"It's hard for young people today to realize what it was like to grow up before television. Television, I think, is the most revolutionary event of the 20th century....The television camera reduced the world to your living room, literally. You knew things when you were six that I didn't know till I was 40."
About This Interview
In his six-hour Archive interview, Tad Mosel (1922-2008) talks about his early years growing up in the Great Depression and his experience in World War II. He describes his education at Amherst College and the first original plays he got published or produced. He chronicles the very first script he sold for television, and talks about adapting a James Thurber short story for Omnibus. He recounts the many adaptations and original teleplays he wrote for Philco-Goodyear Television Playhouse, Medallion Theater, Playhouse 90, and Studio One.
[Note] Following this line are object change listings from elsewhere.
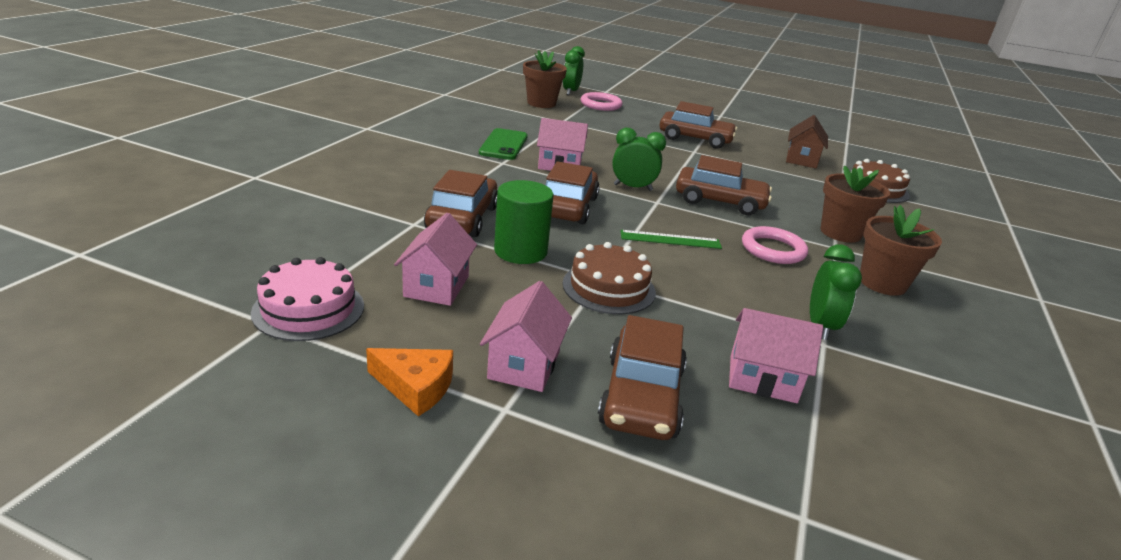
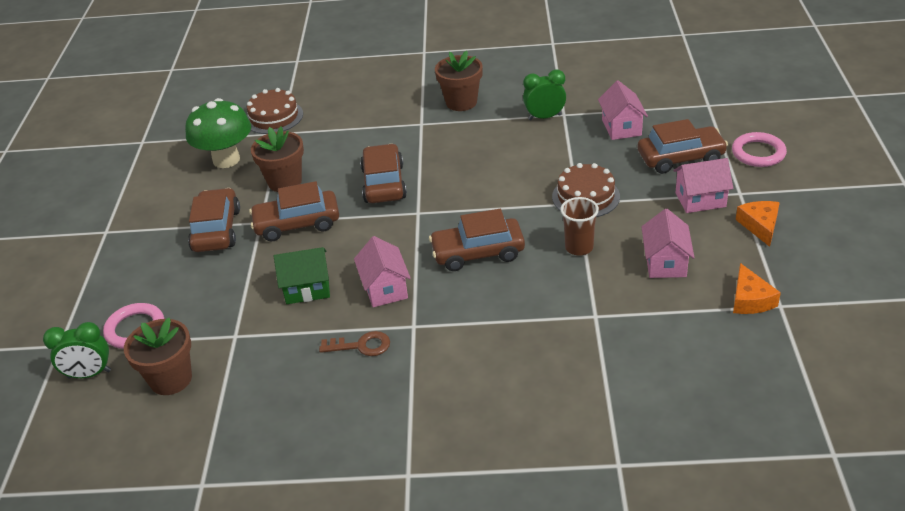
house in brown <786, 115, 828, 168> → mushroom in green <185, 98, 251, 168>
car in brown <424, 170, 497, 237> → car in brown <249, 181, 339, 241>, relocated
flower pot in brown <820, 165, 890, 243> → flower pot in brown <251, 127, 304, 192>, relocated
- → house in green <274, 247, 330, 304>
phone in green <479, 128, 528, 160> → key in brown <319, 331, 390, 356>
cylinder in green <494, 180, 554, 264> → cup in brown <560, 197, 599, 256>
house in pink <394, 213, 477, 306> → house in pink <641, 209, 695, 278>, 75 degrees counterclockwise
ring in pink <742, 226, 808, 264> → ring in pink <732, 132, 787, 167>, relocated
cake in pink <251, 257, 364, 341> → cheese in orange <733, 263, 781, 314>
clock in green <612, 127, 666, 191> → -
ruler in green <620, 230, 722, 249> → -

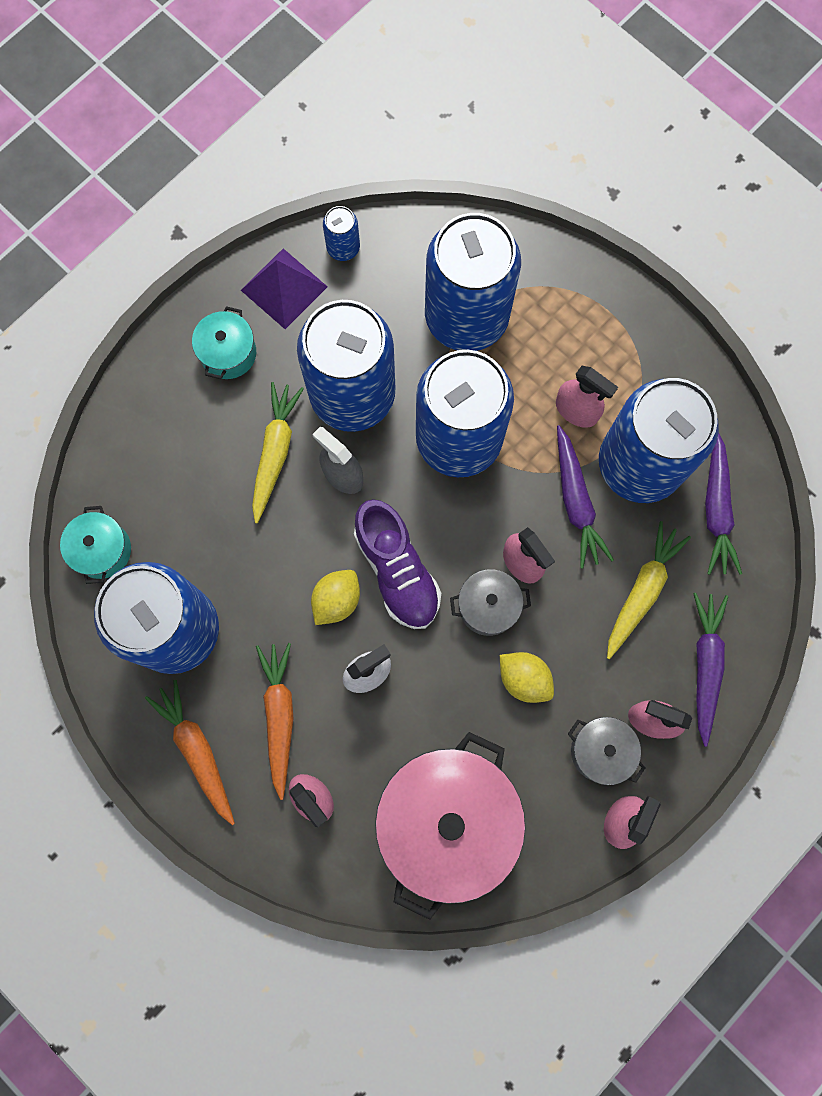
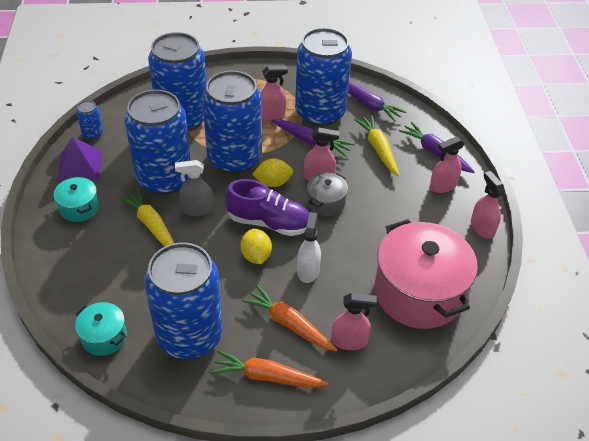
lemon in yellow <500, 652, 554, 703> → lemon in yellow <252, 159, 293, 187>, relocated
pot in grey <568, 717, 645, 785> → -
In particular, Mosel recalls adapting "The Petrified Forest" for Humphrey Bogart, Lauren Bacall, and Henry Fonda on Producers' Showcase. He outlines adapting James Agee's novel "A Death in the Family" for the stage with a play titled "All the Way Home," for which he won a Pulitzer Prize. He speaks of the death of live television, and sums up his feelings about the Golden Age of Television. He concludes by detailing several people with whom worked in his career. Michael Rosen conducted the interview on October 18, 1997 in Concord, NH.